I wanted to be a Aircraft Apprentice (Ground Wireless Fitter) in 1959. I passed the written exams but, after asking me to describe the colour of tiny lights at the end of a very, very long corridor, the medical board at RAF Halton determined that I was red/green colour blind. That explained why for the last five years at grammar school I'd been constantly reprimanded by the art teacher for mixing up the colour palettes in the art room, it doesn't seem to have occurred to him that I had a colour vision problem. I ended up as a Boy Entrant Telegraphist at Cosford which eventually led to a good (and interesting) 30 year career with the Civil Service after my 12 years were up.

Re: The Rest is History

Posted: Tue Dec 10, 2019 2:23 pm
by Sisemen
Ricardian - sometimes those crossroads of life which determine a path which you did not want to go down end up as the best thing since sliced bread.

Re: The Rest is History

Posted: Tue Dec 10, 2019 4:40 pm
by llondel
What was the best thing before sliced bread came along?

Re: The Rest is History

Posted: Tue Dec 10, 2019 5:03 pm
by Fox3WheresMyBanana
Linoleum

That's what my maternal grandmother told me used to be said. And if you've ever had to scrub a stone-flagged kitchen floor in winter, you'd agree.

Re: The Rest is History

Posted: Tue Dec 10, 2019 9:01 pm
by Slasher
So Fox, along with your lino kitchen floor and after sliced bread was invented, you must’ve been on Cloud Line with those best things.

Re: The Rest is History

Posted: Tue Dec 10, 2019 9:12 pm
by Fox3WheresMyBanana
Oddly enough, my kitchen floor is not linoleum, and I slice my own bread.

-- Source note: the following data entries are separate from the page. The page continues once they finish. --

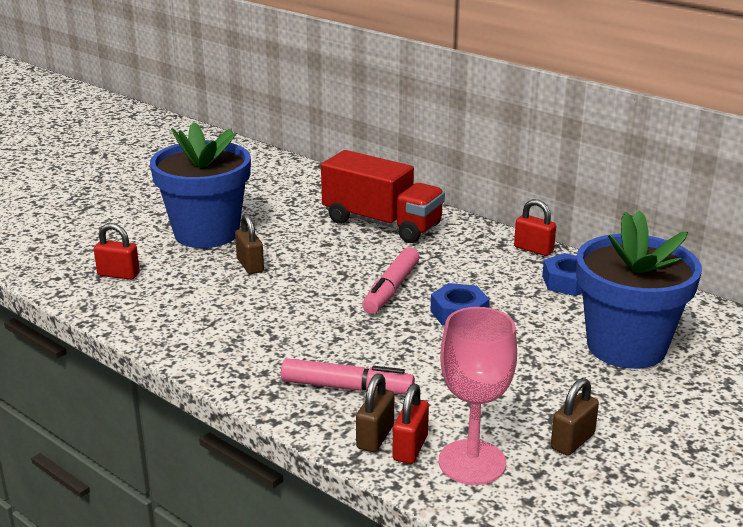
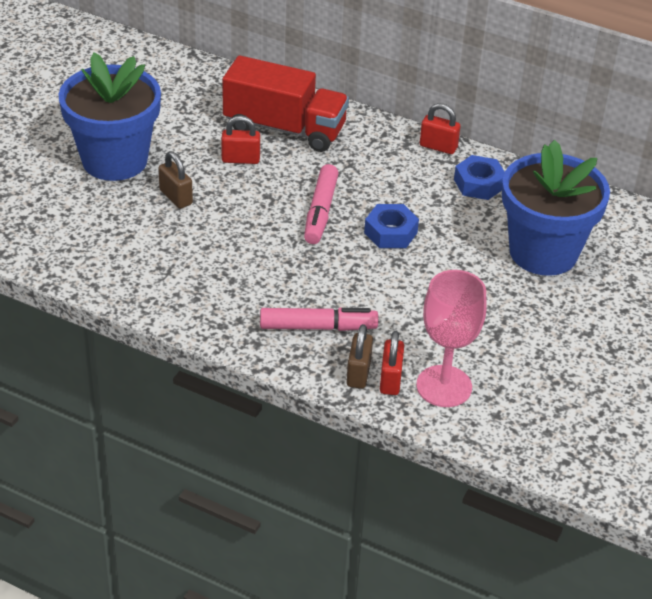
camera: 15 degrees left, 15 degrees up
red padlock [94,223,140,280] -> red padlock moved to [221,116,260,164]
brown padlock [551,378,599,456] -> none

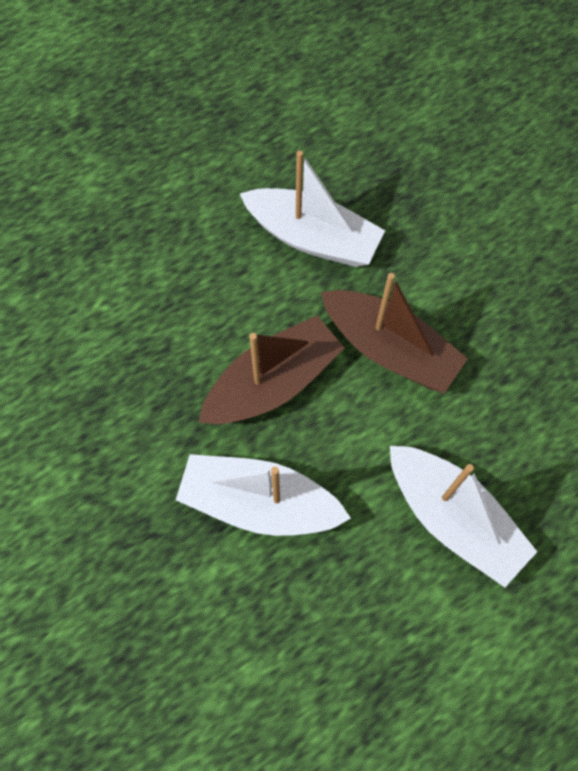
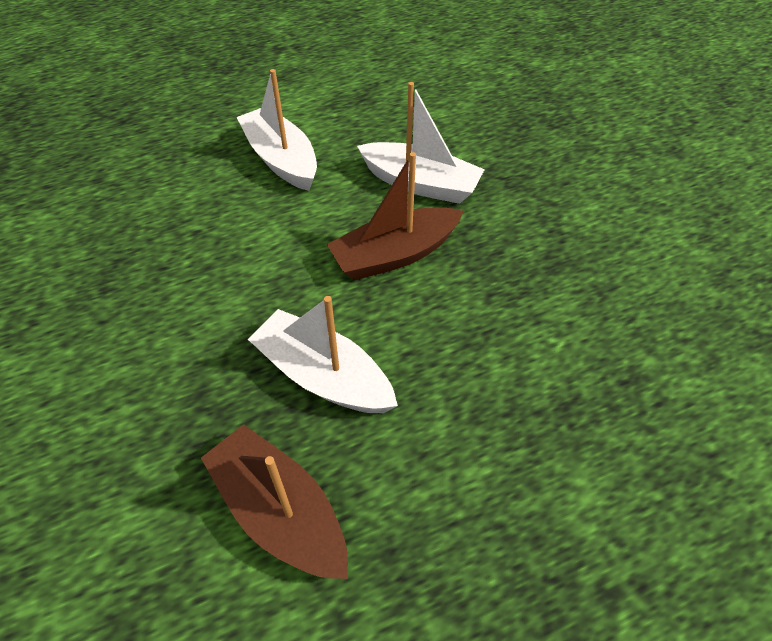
camera: 170 degrees left, 15 degrees down
brown boat [321,273,468,393] -> brown boat moved to [201,424,348,579]

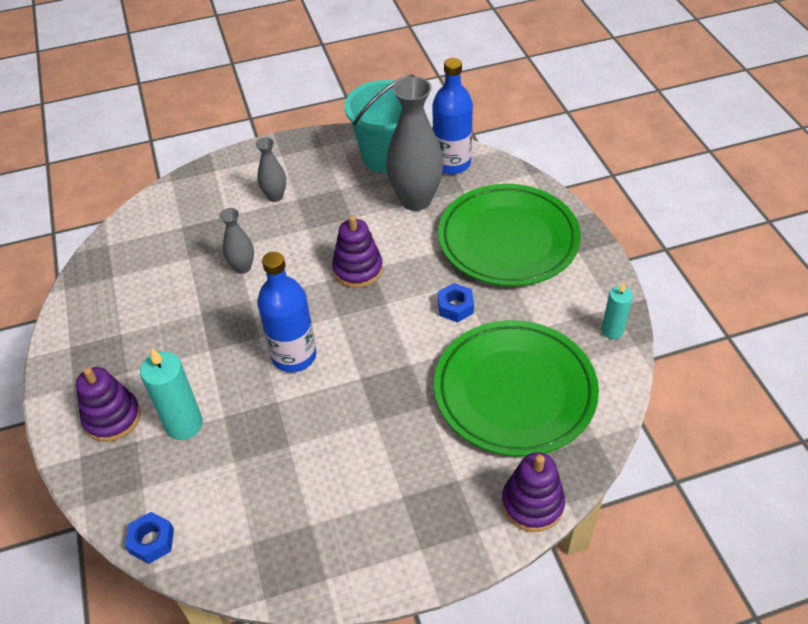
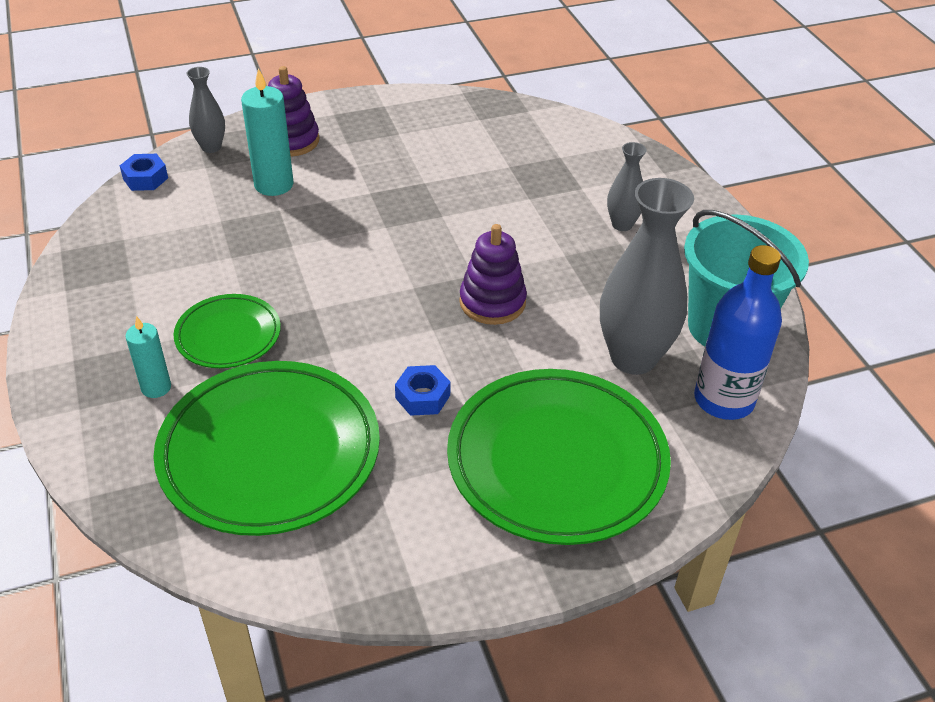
camera: 85 degrees right, 5 degrees down
grey vase [219,208,254,274] -> grey vase moved to [187,67,225,153]
blue bottle [257,252,316,372] -> none
purple stacking toy [502,452,565,532] -> none
turquoise candle [602,283,633,339] -> turquoise candle moved to [125,316,171,398]
none -> green plate [174,294,281,368]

In my opinion, the best modern convenience by a million miles is a washing machine. That seems to be top when they do big surveys also.

Re: The Rest is History

Posted: Tue Dec 10, 2019 9:21 pm
by Slasher
Fridges top the list in Thailand.

Re: The Rest is History

Posted: Wed Dec 11, 2019 2:06 am
by Fox3WheresMyBanana
I can see that!
We aren't short of ice here ;)))
Ice would be sawn into blocks and placed in an icebox. For the summer, ice blocks would be buried then dug up as needed.

Re: The Rest is History

Posted: Fri Dec 13, 2019 6:20 pm
by Alisoncc
ricardian wrote:
Tue Dec 10, 2019 2:17 pm
I wanted to be a Aircraft Apprentice (Ground Wireless Fitter) in 1959. I passed the written exams but, after asking me to describe the colour of tiny lights at the end of a very, very long corridor, the medical board at RAF Halton determined that I was red/green colour blind.
Intrigued. In 1959 I was "examined" at RAF Cardington for entry as an AA, being accepted for RAF Locking, the No 1 Radio School. Only ever got to visit Halton when as a trumpeter in the AA band playing at the Royal Tattoo at Earls Court.

In the early sixties Vulcan B2's were the ultimate in cutting edge electronics technology. After three years full-time study at Locking they allowed "me" to play with them, all on my own. :D After 2½ glorious years at Finningley, found me sorting out all manner of aeries in the deserts of Sharjah. From Hunters, Javelins and Phantoms to the ubiquitous Bubbly and Twin Pins.